▶ What the task asks
Starting at the line containing "# - Filter the" and ending at the line containing "pyautogui.click(668, 243)", print every line of the material below exactly, both ends included, and stop there.

▶ Supplied entries

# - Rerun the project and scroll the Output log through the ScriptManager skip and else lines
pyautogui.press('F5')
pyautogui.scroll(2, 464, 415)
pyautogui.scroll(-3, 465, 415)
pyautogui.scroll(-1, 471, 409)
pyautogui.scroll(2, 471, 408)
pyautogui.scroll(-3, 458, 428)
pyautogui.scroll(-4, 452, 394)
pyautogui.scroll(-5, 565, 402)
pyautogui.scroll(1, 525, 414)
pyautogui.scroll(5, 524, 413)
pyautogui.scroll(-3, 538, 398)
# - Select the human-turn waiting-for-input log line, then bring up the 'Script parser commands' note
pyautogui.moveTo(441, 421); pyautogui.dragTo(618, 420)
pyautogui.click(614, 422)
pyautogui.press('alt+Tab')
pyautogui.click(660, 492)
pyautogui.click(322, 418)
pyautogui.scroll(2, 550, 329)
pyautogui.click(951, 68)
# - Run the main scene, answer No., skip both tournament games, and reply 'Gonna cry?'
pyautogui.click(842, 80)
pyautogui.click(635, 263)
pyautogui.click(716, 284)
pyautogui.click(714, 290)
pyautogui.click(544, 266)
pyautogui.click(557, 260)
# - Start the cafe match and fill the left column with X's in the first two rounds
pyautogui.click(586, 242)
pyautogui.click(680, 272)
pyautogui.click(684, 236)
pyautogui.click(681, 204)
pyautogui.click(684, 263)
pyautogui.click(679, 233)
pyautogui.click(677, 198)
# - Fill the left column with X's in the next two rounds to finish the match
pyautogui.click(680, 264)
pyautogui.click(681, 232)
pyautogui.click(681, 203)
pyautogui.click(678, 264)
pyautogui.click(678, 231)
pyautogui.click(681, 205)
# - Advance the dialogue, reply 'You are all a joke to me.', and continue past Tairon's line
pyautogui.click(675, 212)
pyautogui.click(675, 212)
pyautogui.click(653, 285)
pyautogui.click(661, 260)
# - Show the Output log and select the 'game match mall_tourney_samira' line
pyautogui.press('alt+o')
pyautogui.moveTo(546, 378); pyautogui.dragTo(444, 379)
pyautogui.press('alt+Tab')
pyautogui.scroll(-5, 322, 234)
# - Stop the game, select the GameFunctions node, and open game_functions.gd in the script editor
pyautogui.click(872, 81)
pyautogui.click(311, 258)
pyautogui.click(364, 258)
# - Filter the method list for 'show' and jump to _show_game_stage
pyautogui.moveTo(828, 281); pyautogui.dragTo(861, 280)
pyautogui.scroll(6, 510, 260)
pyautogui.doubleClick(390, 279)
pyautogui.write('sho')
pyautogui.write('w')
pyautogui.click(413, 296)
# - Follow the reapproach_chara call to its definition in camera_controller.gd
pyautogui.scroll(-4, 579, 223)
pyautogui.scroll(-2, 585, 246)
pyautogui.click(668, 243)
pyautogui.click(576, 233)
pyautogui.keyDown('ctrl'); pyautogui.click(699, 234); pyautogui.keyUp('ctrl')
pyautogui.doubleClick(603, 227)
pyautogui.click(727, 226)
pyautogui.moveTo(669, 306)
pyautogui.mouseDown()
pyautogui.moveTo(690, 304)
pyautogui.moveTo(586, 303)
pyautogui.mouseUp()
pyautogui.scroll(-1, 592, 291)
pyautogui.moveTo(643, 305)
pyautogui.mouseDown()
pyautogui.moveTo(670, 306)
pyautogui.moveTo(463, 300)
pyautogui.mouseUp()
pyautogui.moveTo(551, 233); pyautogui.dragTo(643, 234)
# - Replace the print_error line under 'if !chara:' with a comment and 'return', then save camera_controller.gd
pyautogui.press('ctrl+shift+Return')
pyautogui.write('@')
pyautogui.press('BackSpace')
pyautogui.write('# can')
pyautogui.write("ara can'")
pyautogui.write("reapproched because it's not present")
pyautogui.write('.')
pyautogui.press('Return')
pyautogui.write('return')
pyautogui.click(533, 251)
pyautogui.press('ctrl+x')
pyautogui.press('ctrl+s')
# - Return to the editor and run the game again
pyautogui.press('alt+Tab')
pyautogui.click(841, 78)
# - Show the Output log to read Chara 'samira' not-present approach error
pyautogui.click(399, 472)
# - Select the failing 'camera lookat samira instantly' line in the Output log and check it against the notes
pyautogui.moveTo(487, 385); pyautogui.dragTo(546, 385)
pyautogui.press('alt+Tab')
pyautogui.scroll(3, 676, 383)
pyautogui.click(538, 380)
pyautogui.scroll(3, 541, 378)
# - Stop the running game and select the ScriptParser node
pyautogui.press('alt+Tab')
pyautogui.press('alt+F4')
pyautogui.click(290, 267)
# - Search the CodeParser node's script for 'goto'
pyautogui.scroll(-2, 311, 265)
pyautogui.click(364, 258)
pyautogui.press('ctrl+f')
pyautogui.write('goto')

▶ Written reply
# - Filter the method list for 'show' and jump to _show_game_stage
pyautogui.moveTo(828, 281); pyautogui.dragTo(861, 280)
pyautogui.scroll(6, 510, 260)
pyautogui.doubleClick(390, 279)
pyautogui.write('sho')
pyautogui.write('w')
pyautogui.click(413, 296)
# - Follow the reapproach_chara call to its definition in camera_controller.gd
pyautogui.scroll(-4, 579, 223)
pyautogui.scroll(-2, 585, 246)
pyautogui.click(668, 243)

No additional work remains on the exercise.